AIM: Please update the items below so that "country" becomes "nation" everywhere, with everything else unchanged. Leave the pictures out of your answer.

--

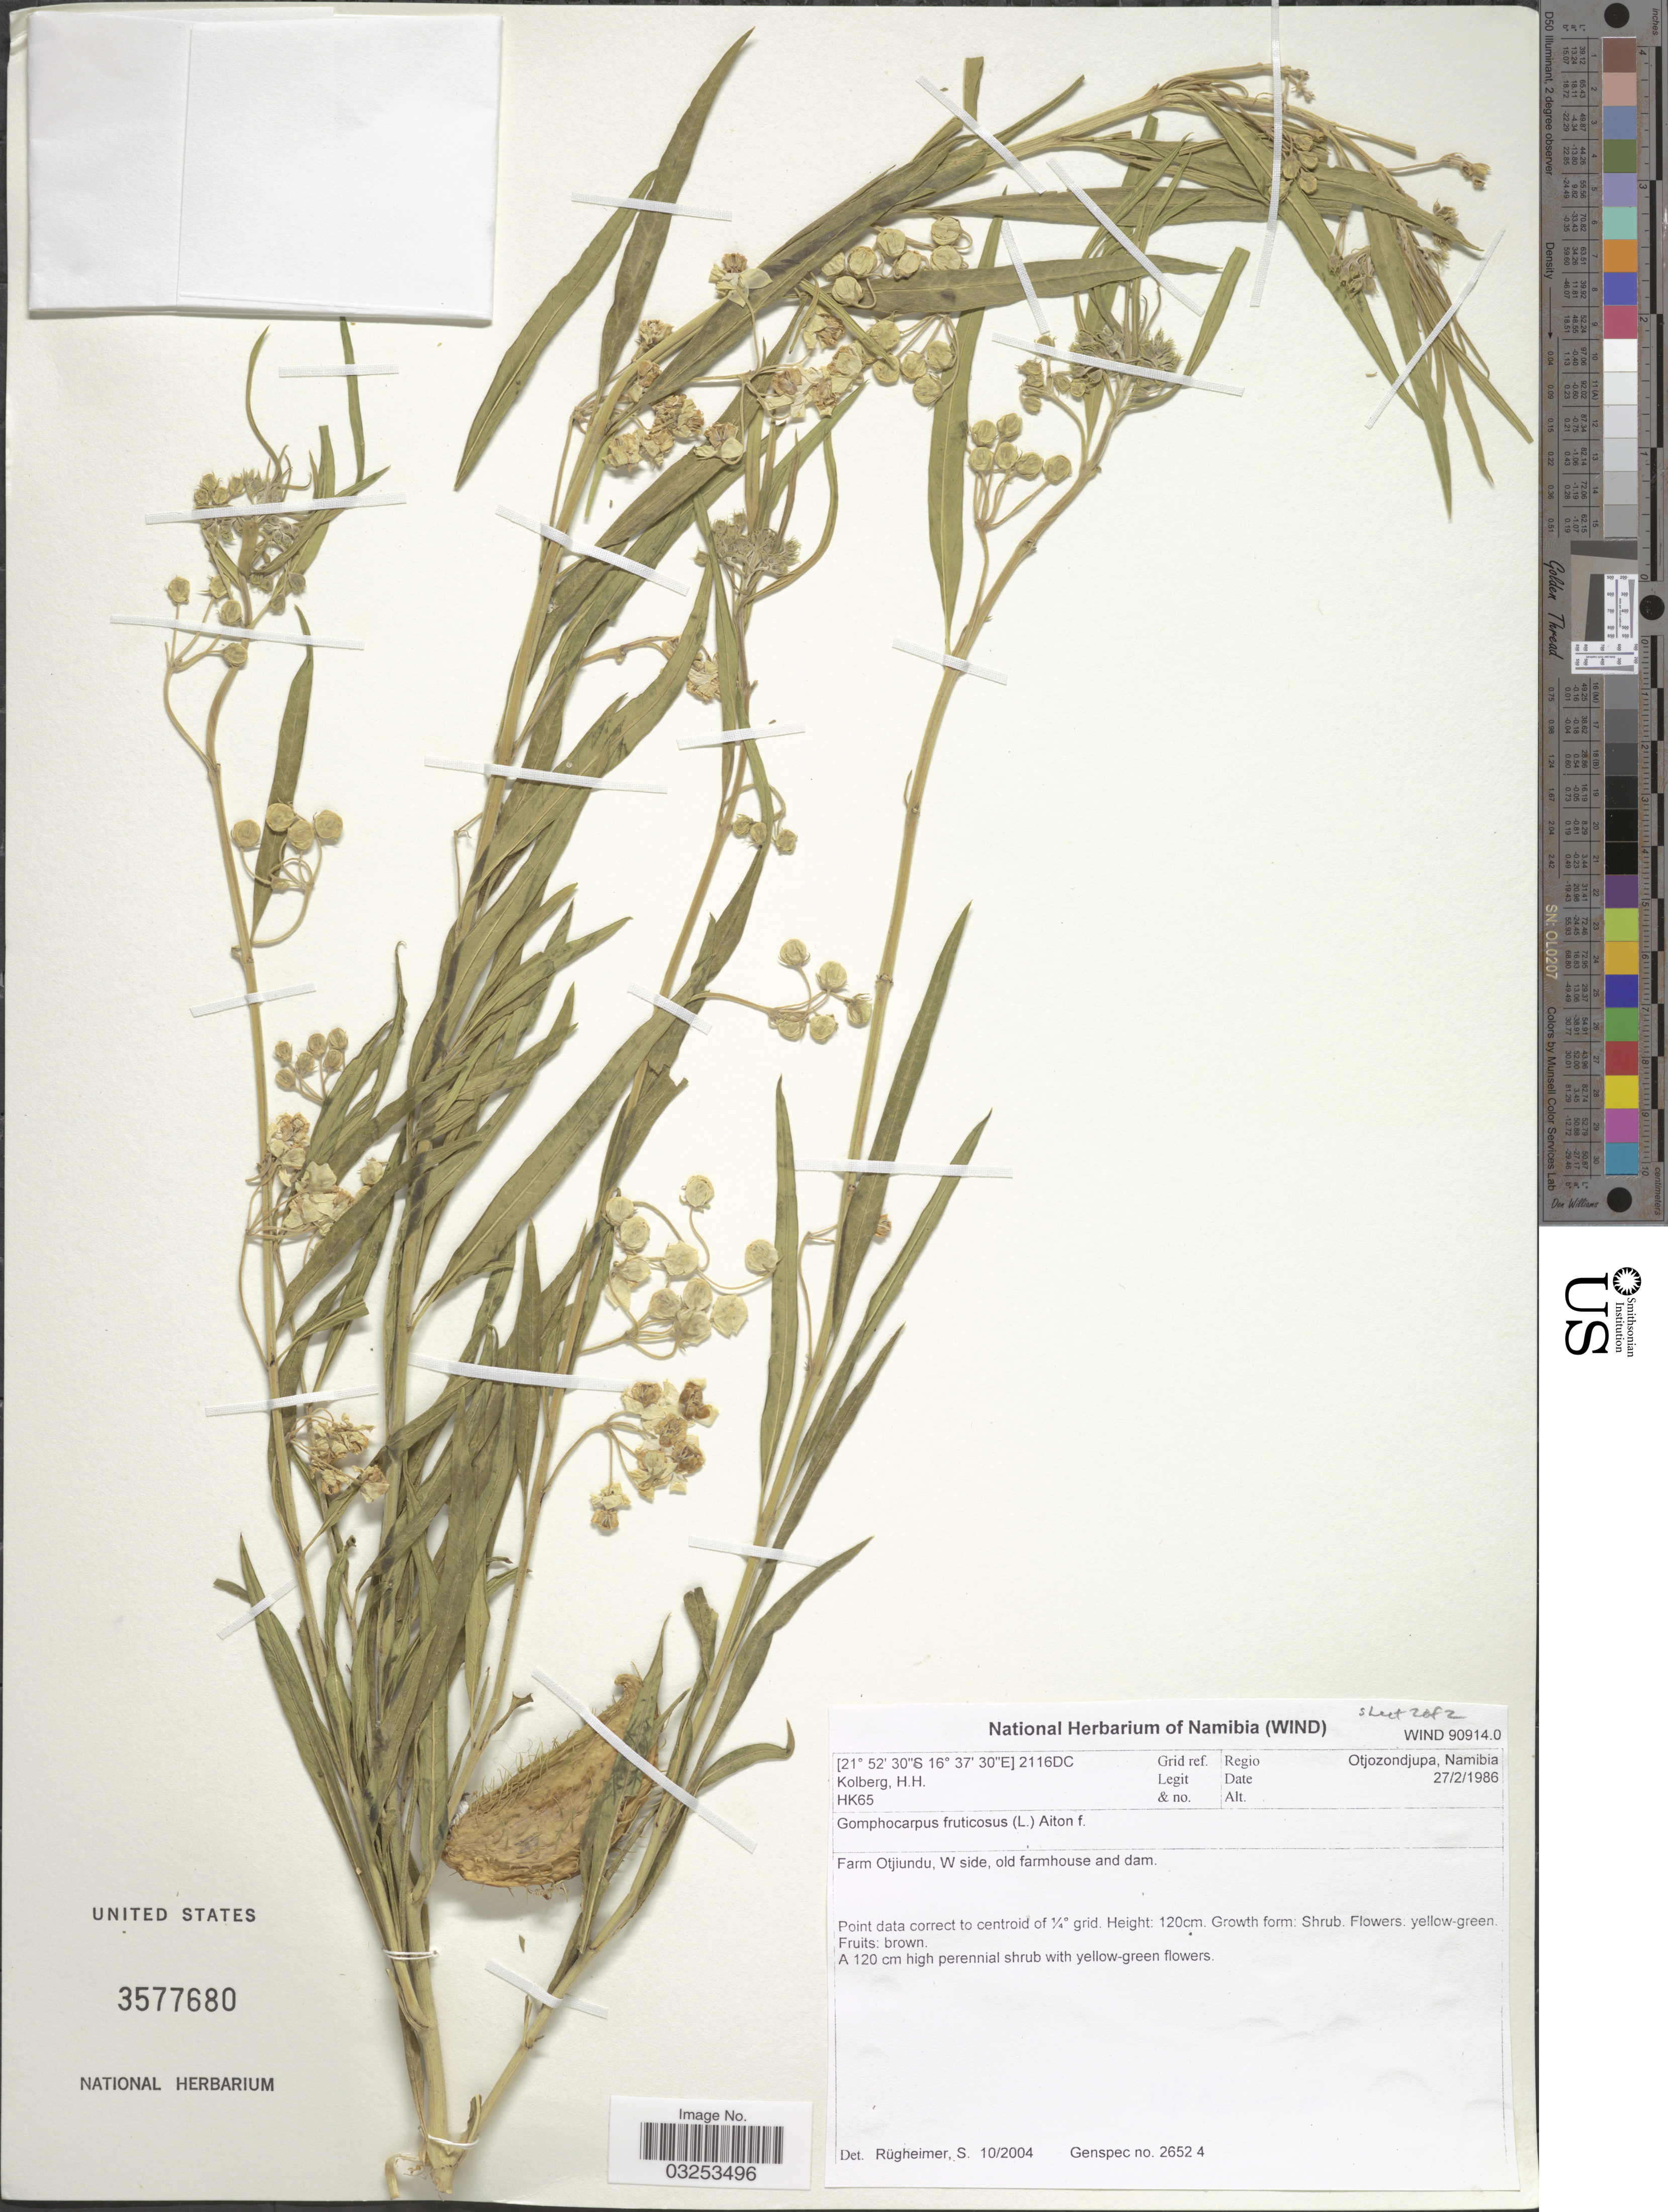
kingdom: Plantae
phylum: Tracheophyta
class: Magnoliopsida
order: Gentianales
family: Apocynaceae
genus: Gomphocarpus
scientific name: Gomphocarpus fruticosus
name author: (L.) W.T. Aiton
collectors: H. H. Kolberg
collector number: HK65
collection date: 1986-02-27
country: Namibia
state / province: Otjozondjupa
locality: Regio Otjozondjupa, Namibia. Grid Ref. 2116DC. Farm Otjiundu, W side, old farmhouse and dam.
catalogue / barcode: US 3577680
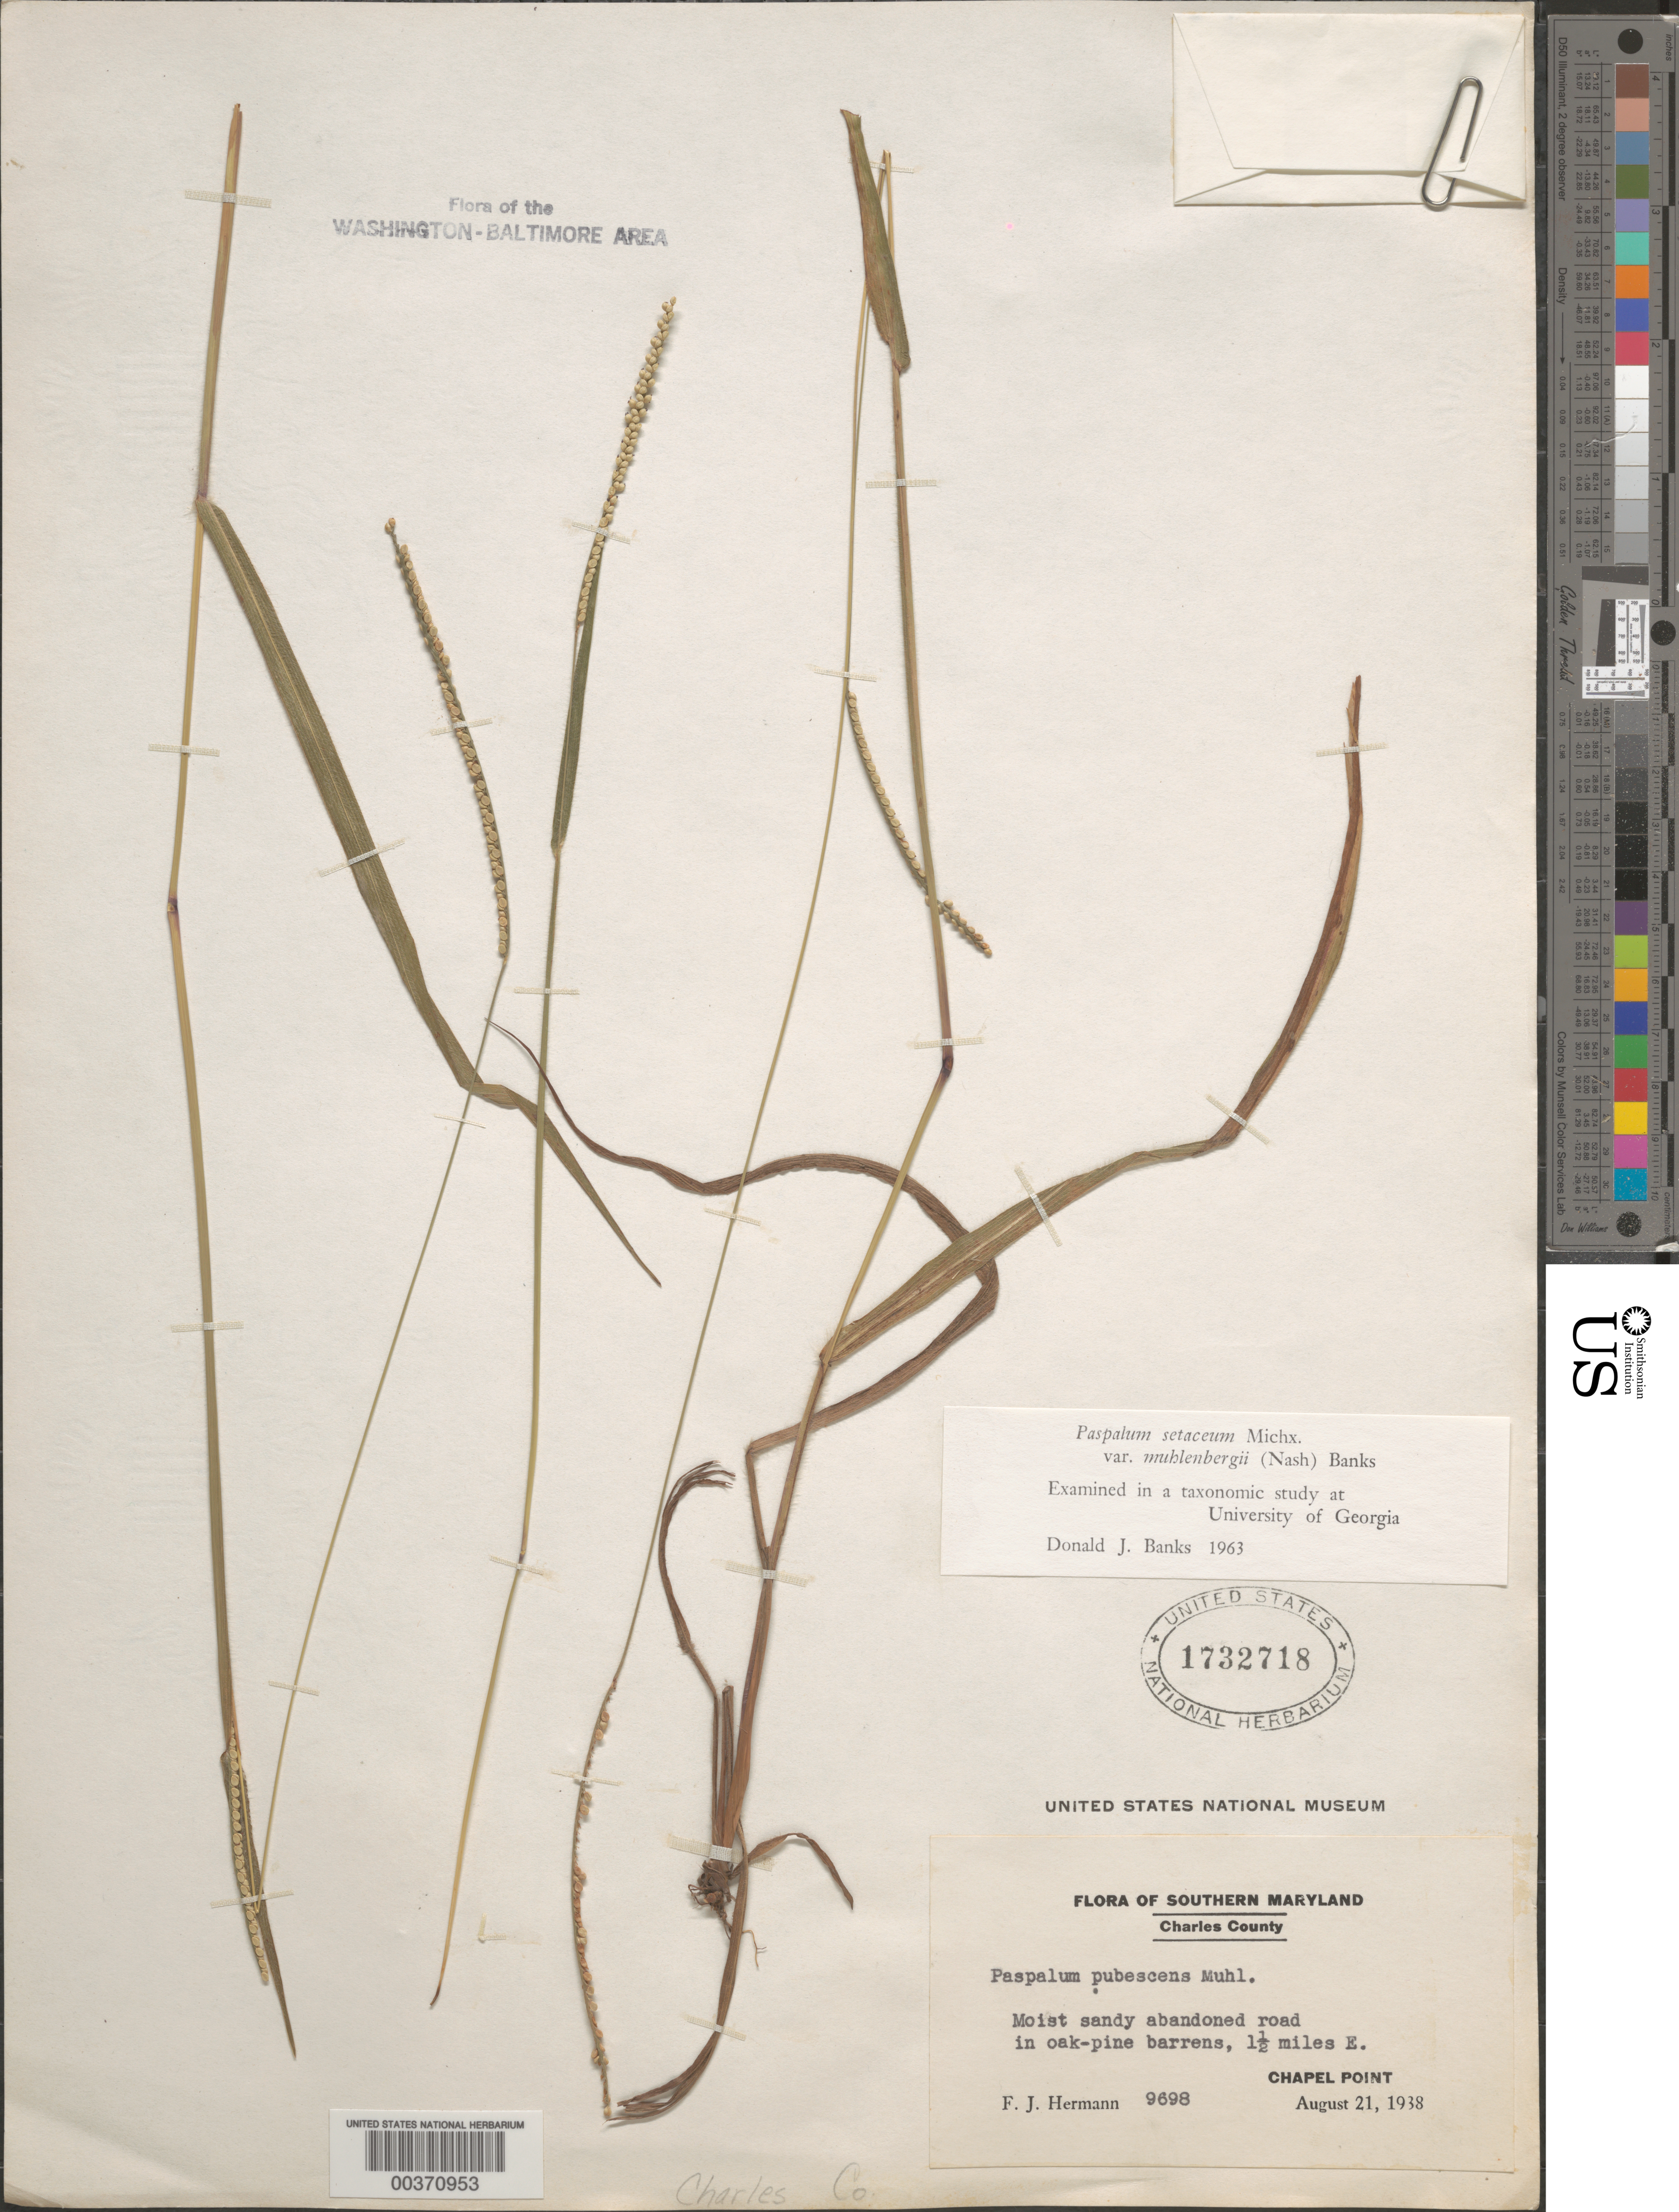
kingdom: Plantae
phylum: Tracheophyta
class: Liliopsida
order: Poales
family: Poaceae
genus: Paspalum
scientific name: Paspalum setaceum var. muhlenbergii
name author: (Nash) D.J. Banks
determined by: Banks, D. J.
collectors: F. J. Hermann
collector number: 9698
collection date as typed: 21 Aug 1938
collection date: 1938-08-21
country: United States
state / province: Maryland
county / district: Charles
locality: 1 1/2 miles E of Chapel Point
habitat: Moist sandy abandoned road in oak-pine barrens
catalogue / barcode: US 132718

--

EXPECTED ANSWER:
kingdom: Plantae
phylum: Tracheophyta
class: Magnoliopsida
order: Gentianales
family: Apocynaceae
genus: Gomphocarpus
scientific name: Gomphocarpus fruticosus
name author: (L.) W.T. Aiton
collectors: H. H. Kolberg
collector number: HK65
collection date: 1986-02-27
nation: Namibia
state / province: Otjozondjupa
locality: Regio Otjozondjupa, Namibia. Grid Ref. 2116DC. Farm Otjiundu, W side, old farmhouse and dam.
catalogue / barcode: US 3577680
kingdom: Plantae
phylum: Tracheophyta
class: Liliopsida
order: Poales
family: Poaceae
genus: Paspalum
scientific name: Paspalum setaceum var. muhlenbergii
name author: (Nash) D.J. Banks
determined by: Banks, D. J.
collectors: F. J. Hermann
collector number: 9698
collection date as typed: 21 Aug 1938
collection date: 1938-08-21
nation: United States
state / province: Maryland
county / district: Charles
locality: 1 1/2 miles E of Chapel Point
habitat: Moist sandy abandoned road in oak-pine barrens
catalogue / barcode: US 132718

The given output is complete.